• [ACTION ITEM] Say how many lines of the records below contain the string "underkategorier", with upper and lower case matching exactly. Reply with the number alone.
════════
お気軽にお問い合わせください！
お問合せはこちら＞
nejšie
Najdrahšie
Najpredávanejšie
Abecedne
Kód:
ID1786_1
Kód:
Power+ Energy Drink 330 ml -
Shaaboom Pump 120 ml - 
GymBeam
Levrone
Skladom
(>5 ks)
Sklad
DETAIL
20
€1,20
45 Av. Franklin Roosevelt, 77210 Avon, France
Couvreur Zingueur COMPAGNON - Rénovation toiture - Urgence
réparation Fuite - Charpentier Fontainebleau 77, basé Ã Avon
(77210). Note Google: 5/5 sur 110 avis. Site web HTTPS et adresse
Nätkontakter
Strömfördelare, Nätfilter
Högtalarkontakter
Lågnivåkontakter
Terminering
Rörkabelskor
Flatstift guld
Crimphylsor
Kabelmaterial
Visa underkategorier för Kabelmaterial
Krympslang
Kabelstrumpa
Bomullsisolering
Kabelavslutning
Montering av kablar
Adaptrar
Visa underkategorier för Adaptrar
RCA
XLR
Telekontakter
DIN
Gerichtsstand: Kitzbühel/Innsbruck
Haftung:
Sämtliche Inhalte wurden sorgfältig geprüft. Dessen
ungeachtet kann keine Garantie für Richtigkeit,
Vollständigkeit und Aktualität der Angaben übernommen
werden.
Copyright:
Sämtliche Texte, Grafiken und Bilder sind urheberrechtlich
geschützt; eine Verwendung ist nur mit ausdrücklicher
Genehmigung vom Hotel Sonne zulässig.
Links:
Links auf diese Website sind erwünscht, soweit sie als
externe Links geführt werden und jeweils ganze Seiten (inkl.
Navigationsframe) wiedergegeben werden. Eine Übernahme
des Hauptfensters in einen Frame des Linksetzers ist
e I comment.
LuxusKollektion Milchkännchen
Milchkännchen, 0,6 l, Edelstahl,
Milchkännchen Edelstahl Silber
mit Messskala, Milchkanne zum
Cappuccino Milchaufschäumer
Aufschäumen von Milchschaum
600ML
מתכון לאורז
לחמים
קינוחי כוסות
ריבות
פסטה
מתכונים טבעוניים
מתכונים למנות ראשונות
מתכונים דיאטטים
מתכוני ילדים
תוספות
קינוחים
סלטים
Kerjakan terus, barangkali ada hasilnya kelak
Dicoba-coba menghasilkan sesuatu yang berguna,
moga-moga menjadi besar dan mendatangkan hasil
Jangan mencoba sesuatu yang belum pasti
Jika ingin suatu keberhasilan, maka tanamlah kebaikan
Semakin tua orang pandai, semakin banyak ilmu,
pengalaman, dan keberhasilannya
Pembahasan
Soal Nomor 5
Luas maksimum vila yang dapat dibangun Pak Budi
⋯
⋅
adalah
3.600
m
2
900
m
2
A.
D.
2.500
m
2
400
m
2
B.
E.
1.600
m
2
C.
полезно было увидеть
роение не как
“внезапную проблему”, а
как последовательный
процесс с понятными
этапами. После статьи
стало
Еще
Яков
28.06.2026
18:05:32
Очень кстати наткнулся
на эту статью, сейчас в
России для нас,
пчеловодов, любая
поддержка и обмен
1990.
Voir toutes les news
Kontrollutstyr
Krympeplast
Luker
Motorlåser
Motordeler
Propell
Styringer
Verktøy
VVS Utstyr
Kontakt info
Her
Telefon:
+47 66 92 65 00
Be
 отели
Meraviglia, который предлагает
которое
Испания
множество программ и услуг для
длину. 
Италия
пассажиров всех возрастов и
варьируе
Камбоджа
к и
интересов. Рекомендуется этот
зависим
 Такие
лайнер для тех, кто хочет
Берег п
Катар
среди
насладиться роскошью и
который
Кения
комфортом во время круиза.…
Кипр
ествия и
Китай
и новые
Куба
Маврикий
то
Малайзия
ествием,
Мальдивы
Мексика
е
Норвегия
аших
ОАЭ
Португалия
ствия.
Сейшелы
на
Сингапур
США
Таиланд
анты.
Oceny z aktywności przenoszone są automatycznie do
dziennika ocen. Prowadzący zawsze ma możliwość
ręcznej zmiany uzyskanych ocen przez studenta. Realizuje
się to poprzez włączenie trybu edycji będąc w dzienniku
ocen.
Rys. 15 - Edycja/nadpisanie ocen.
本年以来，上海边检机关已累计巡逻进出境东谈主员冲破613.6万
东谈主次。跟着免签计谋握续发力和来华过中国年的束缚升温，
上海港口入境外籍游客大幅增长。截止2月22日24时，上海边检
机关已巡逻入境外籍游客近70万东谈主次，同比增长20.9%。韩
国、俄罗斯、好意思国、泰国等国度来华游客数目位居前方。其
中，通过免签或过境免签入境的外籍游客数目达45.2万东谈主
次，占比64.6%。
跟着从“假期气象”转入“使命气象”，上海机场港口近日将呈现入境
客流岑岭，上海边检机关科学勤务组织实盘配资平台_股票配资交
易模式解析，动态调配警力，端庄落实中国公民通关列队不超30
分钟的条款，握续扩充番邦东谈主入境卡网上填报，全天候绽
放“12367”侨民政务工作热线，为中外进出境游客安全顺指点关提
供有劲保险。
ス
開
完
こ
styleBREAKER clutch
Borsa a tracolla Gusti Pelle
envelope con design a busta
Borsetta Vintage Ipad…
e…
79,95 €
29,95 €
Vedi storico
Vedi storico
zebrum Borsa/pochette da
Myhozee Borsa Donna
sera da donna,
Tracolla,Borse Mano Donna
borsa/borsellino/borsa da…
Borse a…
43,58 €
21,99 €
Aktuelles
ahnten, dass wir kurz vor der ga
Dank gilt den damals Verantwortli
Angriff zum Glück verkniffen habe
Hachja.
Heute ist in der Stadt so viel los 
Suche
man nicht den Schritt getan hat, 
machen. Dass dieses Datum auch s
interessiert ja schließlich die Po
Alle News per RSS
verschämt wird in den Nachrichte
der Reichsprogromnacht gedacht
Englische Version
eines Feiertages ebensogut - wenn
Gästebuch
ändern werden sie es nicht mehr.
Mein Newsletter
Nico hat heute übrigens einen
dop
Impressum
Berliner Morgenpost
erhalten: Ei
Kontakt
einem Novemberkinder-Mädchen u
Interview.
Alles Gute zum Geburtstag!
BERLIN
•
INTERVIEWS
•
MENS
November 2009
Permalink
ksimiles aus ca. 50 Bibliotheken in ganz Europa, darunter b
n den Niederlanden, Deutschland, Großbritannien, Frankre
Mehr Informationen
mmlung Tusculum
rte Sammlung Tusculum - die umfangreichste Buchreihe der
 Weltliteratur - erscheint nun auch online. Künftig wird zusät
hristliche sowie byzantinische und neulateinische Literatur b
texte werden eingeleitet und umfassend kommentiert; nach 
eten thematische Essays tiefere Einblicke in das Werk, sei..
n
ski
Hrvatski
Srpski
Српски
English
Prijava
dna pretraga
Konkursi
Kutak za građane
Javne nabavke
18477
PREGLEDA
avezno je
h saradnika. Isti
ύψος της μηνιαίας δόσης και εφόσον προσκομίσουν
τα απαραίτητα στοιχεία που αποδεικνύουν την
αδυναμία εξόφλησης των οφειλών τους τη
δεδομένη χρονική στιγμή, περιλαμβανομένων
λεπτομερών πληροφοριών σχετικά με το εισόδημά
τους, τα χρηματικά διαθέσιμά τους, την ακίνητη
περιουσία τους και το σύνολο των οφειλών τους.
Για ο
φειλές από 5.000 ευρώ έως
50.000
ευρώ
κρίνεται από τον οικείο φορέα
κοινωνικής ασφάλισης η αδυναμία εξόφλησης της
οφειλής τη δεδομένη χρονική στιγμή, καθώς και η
════════
• [EXPECTED ANSWER] 2